Phase 4 - Operations - 3 months

Once developed, the endpoints will be operated for 3 months with continued operational expenses priced at cost.

6) Funding Amount Requested

Requested amount falls into two budgetary categories, development and operations. For development we are requesting 25,000$ USD with options to extend based on GCP inclusion (2k$) and feature requests. For operations, we are requesting a baseline operations fee of 1,500$ USD / month plus at cost expenses (~2k$/mo estimate) to be provided as a report.
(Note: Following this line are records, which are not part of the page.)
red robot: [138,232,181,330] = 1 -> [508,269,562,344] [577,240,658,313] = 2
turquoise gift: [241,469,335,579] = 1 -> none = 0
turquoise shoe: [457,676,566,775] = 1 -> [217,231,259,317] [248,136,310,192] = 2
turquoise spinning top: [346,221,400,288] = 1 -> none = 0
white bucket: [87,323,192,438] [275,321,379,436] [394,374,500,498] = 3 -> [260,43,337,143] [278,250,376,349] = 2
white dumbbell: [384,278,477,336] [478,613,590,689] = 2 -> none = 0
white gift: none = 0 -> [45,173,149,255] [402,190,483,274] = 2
All improvements made to the cluster will be integrated into the main codebase so that best practices can be shared and adopted by the community.

7) Official Team Name

Insight

8) Team Contact Information (e.g. e-email, telegram id, social media)
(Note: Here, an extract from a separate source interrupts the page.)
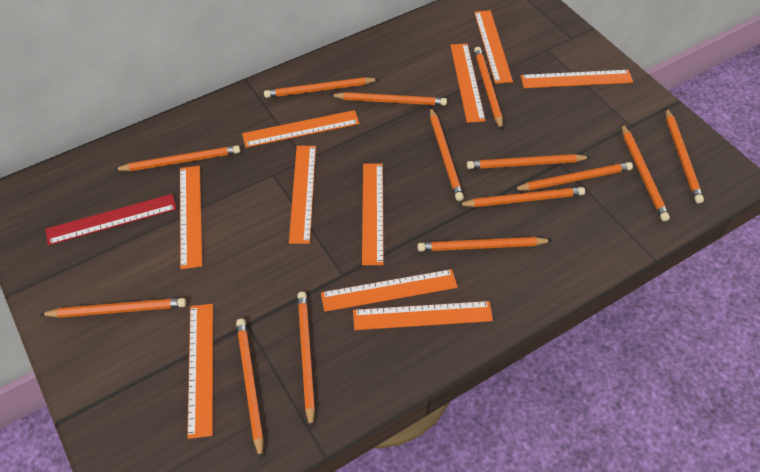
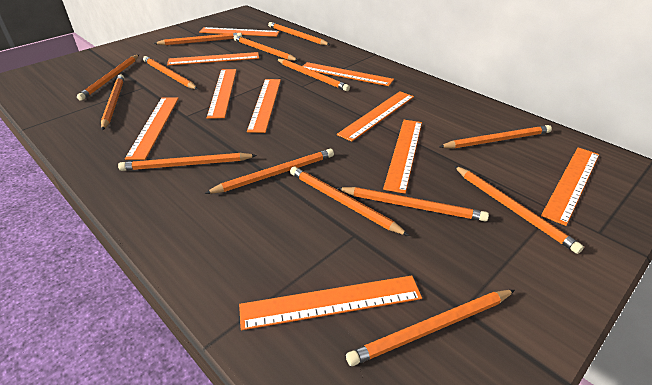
red ruler: [45,194,177,245] = 1 -> none = 0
Email: insighticon.prep@gmail.com

Telegram ID: @robcio

Social Media: twitter.com/icon_insight

GitHub: github.com/insight-icon

9) Public Address (To receive the grant)

----BEGIN PGP SIGNED MESSAGE-----

Hash: SHA256

hxd278152d68a34baff1492d9abaf652fa02cbd088

-----BEGIN PGP SIGNATURE-----

iQIzBAEBCAAdFiEEfeqitHBQR7zWx7uGhofO4QrZt98FAl9JQHsACgkQhofO4QrZ

t98XXhAAlLPoKISf9LJMtCUS6flV1kpNqJb3iPvfGObNZqYpwcwYSeRObszgUz5b

aqOwz1JzDnrW0RrS/S9KGPawkT7byH16iu/c0EpU7vmgs/hSNmXLxbjdKHt/uEqs

pLjQ1YqmnglO7kNHYTD3bSe+uX1kngw9KaVLUzn1jRmVMB3avqf5PrFuYRry+elj

DdBPpg9KyLbmadFU3axtYLC25uA6n0LsbBbBMD8NZHzYzcOzz82t89iF+ws/iKy7

9oLdEKNAXv24PSlrX06dv7+zwyEyKnG+4h5KNz+MnsZlkcoweOCRsU+E71ZSwa5h

6ZjZ5VxWINuB5lvCHT4H1MkDFlt4OP2uTqFNVsxS7MNQQg8OFGvIJHooFomyoNL8

MIV/pAx1aPfYL3i6YN+usdxBCFdoClw69aGFPslusSzutXNvhrDW/j9cUhKZ3Xsh

qph8Ywj+tvKEPZOeLAh3B4+2KEUBcoyS+AfBfiPOo+5vLpo4C0xHmmsnIhVhtuiL

3NfqCfmXw5XXgXDvGF56VJuP455kbbcGfrGIOF6eI54FqDs7CQlEyFy4OqGUcgZD

vS01hDN5xxWWE1o/W2Mnme2cHAQNP6lYWelONuDwxhVFJh6j3Sysi5igMbTOtl05

kXoRdelS6pKOgc23nrH9tjlL9ktAF2kMFHUy/kvHS2bxeh11Oo8=

=5PUl

-----END PGP SIGNATURE-----

ICON_ADMIN · December 8, 2020, 6:07am

Initial Review Result Comments

Review Result

Approve

Review Comments

Can you add a more detailed description for each task? Notion – The all-in-one workspace for your notes, tasks, wikis, and databases.

Next Procedure

ICON Foundation provided the Initial Review Result Comments on the proposal. Grants recipients will respond to the Foundation’s response. Depending on your comments, the foundation will provide the Final Review Result Comments.

Plus, all grant recipients should do KYC in order to receive grants from the Foundation. Once your proposal is fully accepted, we’ll guide the next procedure for the KYC.

robcio · December 12, 2020, 3:22am

Hi @ICON_ADMIN - I have updated the task list with more details per your request. We’ve also made some small adjustments planning the alerting topology with some improvements we are bringing over from another project.

Let me know if there is any other information, otherwise we’ll be starting on the first milestones shortly.